─── Records supplied ───
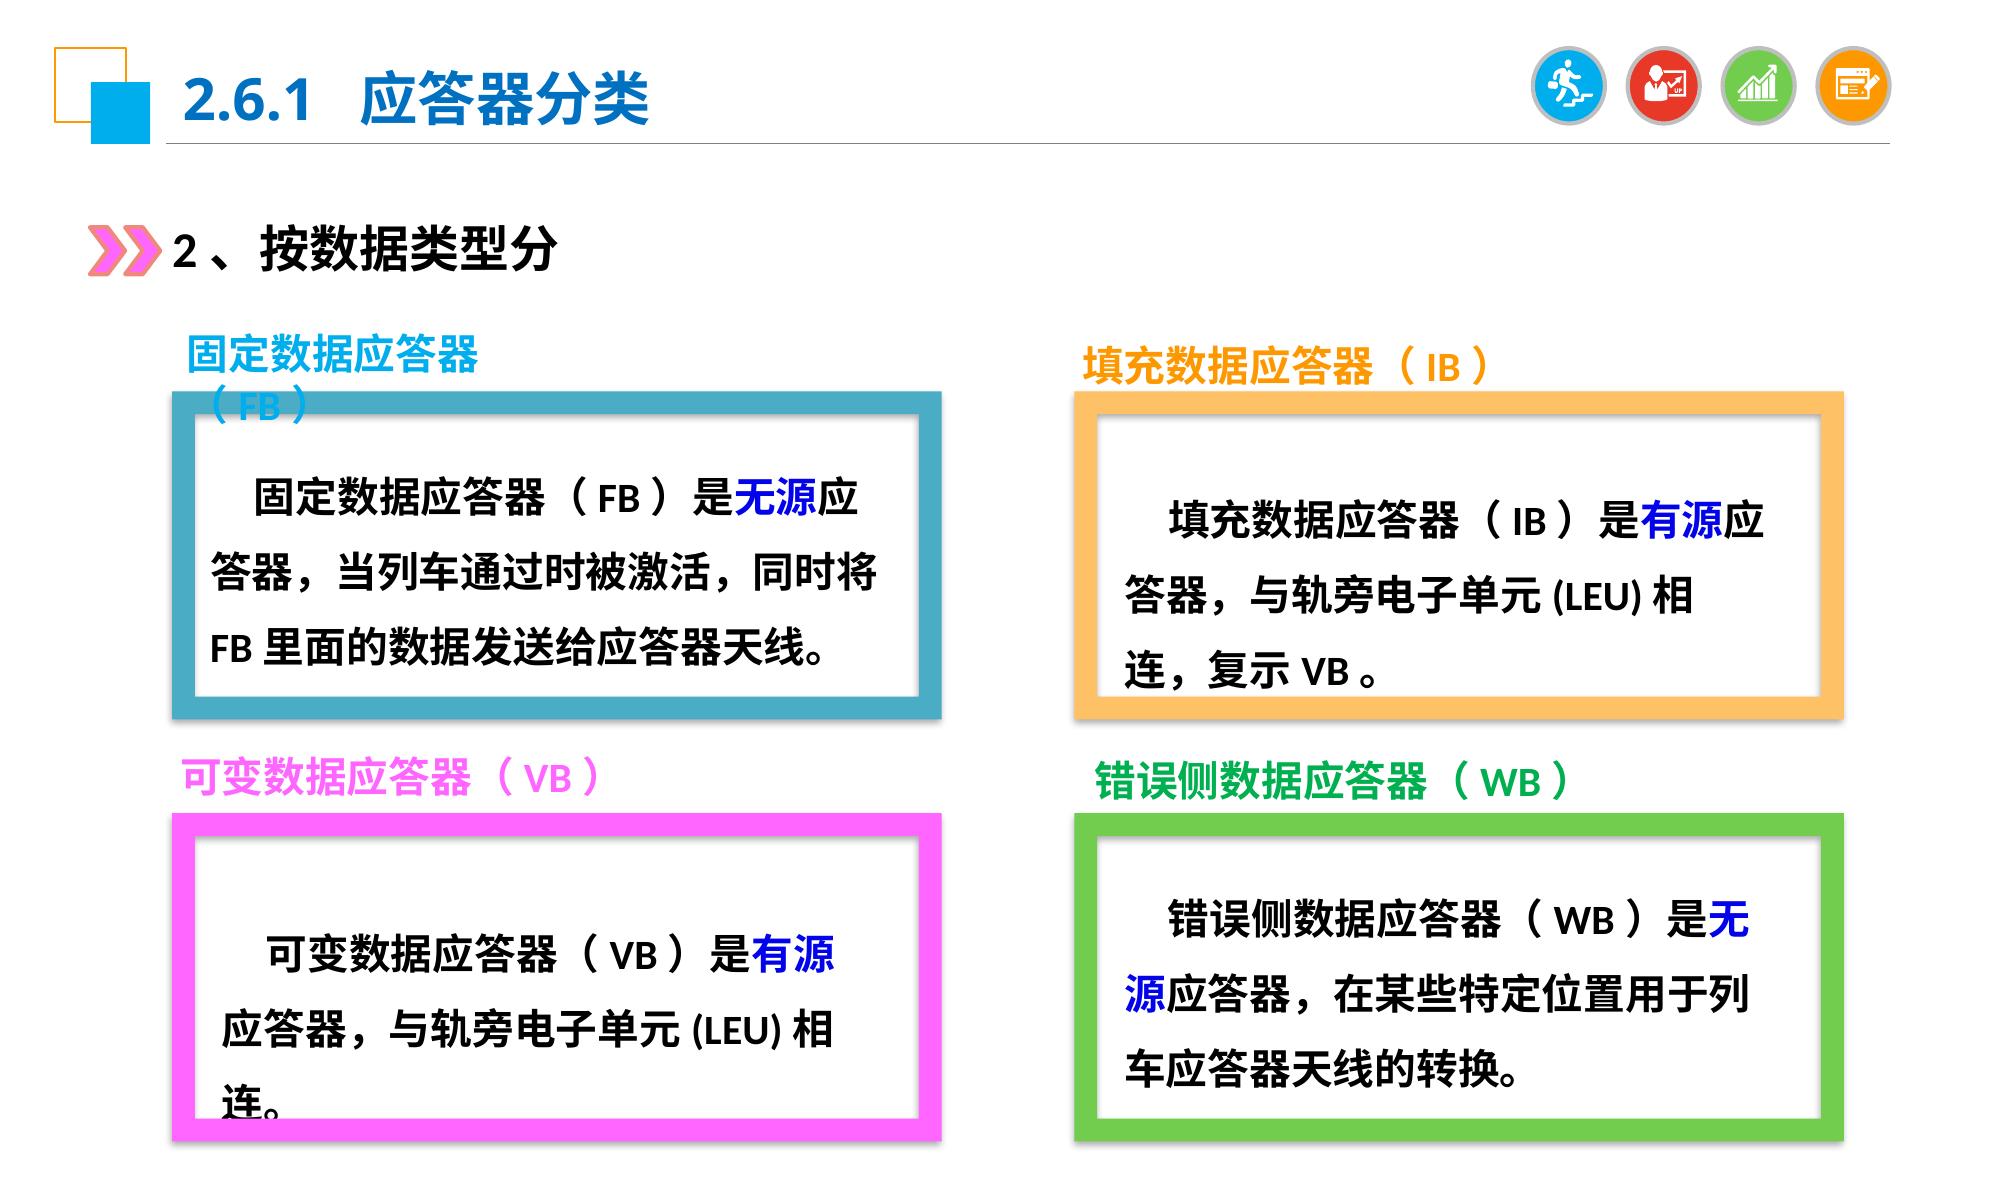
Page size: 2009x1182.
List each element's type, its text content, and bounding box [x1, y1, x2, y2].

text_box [171, 812, 942, 1142]
text_box 2.6.1 应答器分类 [162, 51, 672, 142]
text_box [123, 225, 157, 277]
text_box 错误侧数据应答器（WB） [1079, 747, 1608, 811]
text_box 固定数据应答器（FB） [172, 321, 627, 389]
text_box 2、按数据类型分 [157, 210, 575, 285]
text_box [1074, 391, 1845, 720]
text_box 填充数据应答器（IB） [1067, 332, 1528, 398]
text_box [1074, 812, 1845, 1142]
text_box 可变数据应答器（VB） [165, 742, 639, 808]
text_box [171, 391, 942, 720]
text_box [88, 225, 127, 277]
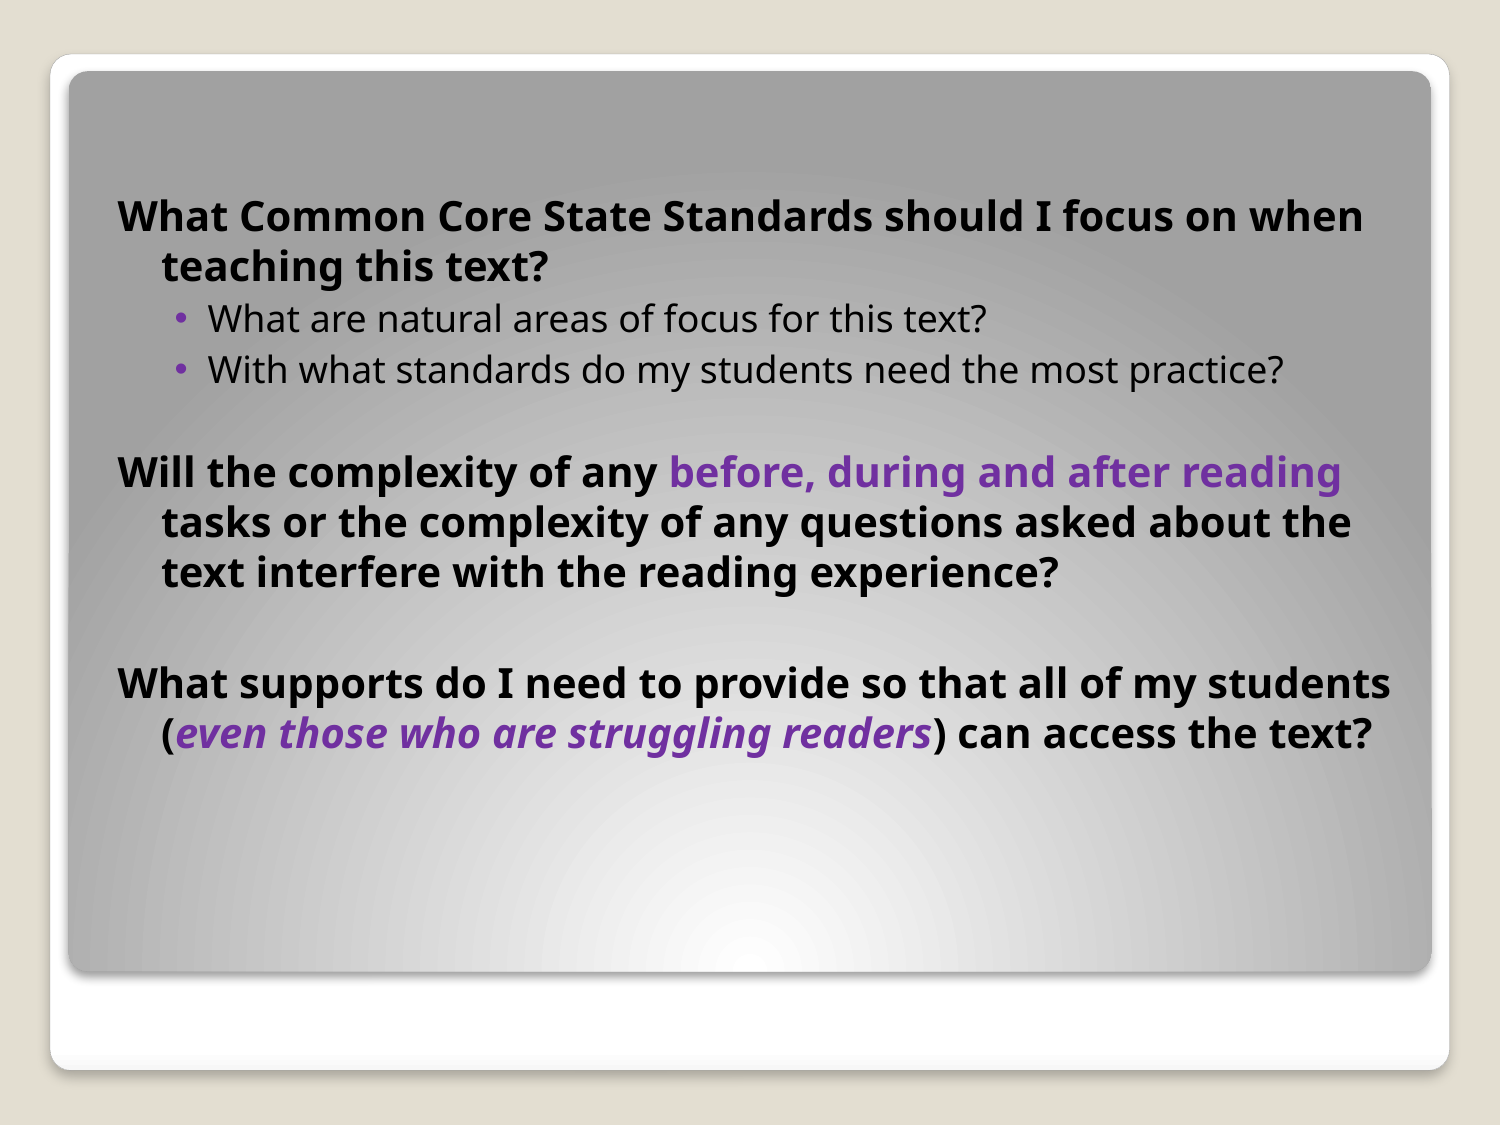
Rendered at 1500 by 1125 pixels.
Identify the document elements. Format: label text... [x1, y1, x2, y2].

list What Common Core State Standards should I focus on when teaching this text? What are natural areas of focus for this text? With what standards do my students need the most practice? Will the complexity of any before, during and after reading tasks or the complexity of any questions asked about the text interfere with the reading experience? What supports do I need to provide so that all of my students (even those who are struggling readers) can access the text? [87, 174, 1413, 900]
───
_Task instructions:_ Copy the lines above exactly, starting at the one with "text_box [1074, 812, 1845, 1142]" and ending at the one with "Rendered at 1500 by 1125 pixels.", both included. Leave out any pictures and add nothing else.

_Reply to the task:_
text_box [1074, 812, 1845, 1142]
text_box 可变数据应答器（VB） [165, 742, 639, 808]
text_box [171, 391, 942, 720]
text_box [88, 225, 127, 277]
Rendered at 1500 by 1125 pixels.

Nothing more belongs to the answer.